Allarme terrorismo a Bruxelles: niente fuochi d'artificio né feste in piazza

Il timore d'attentati ha la meglio: il sindaco ordina lo stop a tutti i festeggiamenti in piazza. Numerosi fermi a Molenbeek, anche legati agli attentati di Parigi.

Niente festeggiamenti di Capodanno a Bruxelles. Quanto meno, niente festa in piazza, fuochi d'artificio per le strade e niente "affollamenti non controllabili". Il tutto per il timore di attentati che ha convinto il sindaco Yvan Mayeur a fare retromarcia: "Meglio non correre rischi", ha detto il primo cittadino alla televisione.

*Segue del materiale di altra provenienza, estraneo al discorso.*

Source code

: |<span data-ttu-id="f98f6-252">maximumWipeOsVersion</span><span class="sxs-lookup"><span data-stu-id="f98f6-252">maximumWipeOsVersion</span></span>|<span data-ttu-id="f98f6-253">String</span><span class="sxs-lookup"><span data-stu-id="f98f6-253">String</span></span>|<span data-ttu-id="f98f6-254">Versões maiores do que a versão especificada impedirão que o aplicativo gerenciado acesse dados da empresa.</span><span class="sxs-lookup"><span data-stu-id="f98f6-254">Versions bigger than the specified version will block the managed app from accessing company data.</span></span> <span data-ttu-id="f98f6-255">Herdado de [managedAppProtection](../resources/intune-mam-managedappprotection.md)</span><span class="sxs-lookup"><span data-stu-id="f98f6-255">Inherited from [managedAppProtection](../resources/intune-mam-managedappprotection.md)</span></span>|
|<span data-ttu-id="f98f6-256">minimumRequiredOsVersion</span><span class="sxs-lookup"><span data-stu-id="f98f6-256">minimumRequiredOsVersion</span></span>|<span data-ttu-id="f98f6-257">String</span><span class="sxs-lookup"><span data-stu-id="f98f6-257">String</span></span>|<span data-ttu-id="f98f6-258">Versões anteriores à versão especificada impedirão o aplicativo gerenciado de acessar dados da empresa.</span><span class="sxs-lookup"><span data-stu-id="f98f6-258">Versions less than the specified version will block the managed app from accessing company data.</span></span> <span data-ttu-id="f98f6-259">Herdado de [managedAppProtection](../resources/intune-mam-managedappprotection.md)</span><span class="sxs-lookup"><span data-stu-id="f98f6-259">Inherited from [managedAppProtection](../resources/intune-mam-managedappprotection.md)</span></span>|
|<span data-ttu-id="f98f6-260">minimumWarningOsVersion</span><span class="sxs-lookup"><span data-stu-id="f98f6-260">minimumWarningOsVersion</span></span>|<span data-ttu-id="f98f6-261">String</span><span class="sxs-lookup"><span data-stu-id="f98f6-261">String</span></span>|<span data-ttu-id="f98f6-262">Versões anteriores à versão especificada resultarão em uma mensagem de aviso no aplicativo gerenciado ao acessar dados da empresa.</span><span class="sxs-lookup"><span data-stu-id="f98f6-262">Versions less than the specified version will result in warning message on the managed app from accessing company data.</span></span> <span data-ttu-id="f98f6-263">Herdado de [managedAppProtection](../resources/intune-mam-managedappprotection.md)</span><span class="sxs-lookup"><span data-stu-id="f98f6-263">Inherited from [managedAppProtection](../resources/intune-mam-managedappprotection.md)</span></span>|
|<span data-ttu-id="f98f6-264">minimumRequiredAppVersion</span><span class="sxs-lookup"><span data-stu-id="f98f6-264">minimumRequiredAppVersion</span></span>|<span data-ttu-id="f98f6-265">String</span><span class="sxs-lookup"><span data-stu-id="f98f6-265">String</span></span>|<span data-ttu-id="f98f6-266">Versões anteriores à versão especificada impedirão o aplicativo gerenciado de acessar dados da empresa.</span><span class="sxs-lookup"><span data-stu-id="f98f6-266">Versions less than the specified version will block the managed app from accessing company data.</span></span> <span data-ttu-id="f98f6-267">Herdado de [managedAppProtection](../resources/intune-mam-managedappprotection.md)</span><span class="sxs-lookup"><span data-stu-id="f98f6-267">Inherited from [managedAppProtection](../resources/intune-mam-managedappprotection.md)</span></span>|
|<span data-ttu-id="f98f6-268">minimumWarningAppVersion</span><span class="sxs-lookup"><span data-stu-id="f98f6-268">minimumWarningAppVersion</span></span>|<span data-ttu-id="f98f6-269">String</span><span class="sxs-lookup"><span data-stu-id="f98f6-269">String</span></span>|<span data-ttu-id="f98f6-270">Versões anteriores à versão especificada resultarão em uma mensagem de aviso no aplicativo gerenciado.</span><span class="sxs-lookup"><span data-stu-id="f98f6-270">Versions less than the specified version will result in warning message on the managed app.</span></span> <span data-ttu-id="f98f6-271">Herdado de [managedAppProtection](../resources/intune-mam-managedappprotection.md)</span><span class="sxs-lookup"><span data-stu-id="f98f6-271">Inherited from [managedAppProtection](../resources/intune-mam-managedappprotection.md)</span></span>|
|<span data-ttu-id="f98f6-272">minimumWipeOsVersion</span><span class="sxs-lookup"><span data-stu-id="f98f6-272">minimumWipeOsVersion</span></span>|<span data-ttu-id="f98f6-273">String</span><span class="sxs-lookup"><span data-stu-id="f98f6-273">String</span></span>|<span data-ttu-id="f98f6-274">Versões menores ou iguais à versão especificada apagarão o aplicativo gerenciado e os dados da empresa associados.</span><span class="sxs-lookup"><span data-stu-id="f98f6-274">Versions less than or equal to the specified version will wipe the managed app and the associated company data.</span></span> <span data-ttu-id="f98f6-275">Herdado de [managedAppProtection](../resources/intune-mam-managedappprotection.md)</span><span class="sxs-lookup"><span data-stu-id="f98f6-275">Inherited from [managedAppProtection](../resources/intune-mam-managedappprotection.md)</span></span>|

Il tutto segue le valutazioni dell'Unità di crisi, in seguito anche agli arresti di oggi a Molenbeek e altre regioni. Proprio ieri, invece, due persone erano state arrestate a Bruxelles perché sospettate di progettare attentati a San Silvestro in alcuni luoghi simbolo della città. Comprensibile, quindi, il timore di Mayeur.

Anche i due ultimi arrestati - il predicatore Said Souati, 30 anni, e Mohamed Karay, 27 anni, provenienti da Anderlecht - sono sospettati di essere dietro la progettazione di un attentato a Bruxelles per la notte che saluta l'arrivo del nuovo anno.

Secondo la stampa locale, l'obiettivo principale era il commissariato generale, vicino alla Grand Place di Bruxelles. Non ci sono conferme sulla notizia, ma l'allerta è stata alzata da 2 a 3 e resterà tale per tutta la settimana, con i militari di pattuglia per le strade.

Nelle ultime ore, e sempre a Molenbeek, un uomo è stato fermato dall'antiterrorismo. Sarebbe un amico dei fratelli Abedslam, uno morto e l'altro scappato dopo gli attentati di Parigi. La Polizia ha diffuso gli identikit di quattro foreign fighters belgi, partiti nei mesi scorsi per combattere in Siria e poi scomparsi.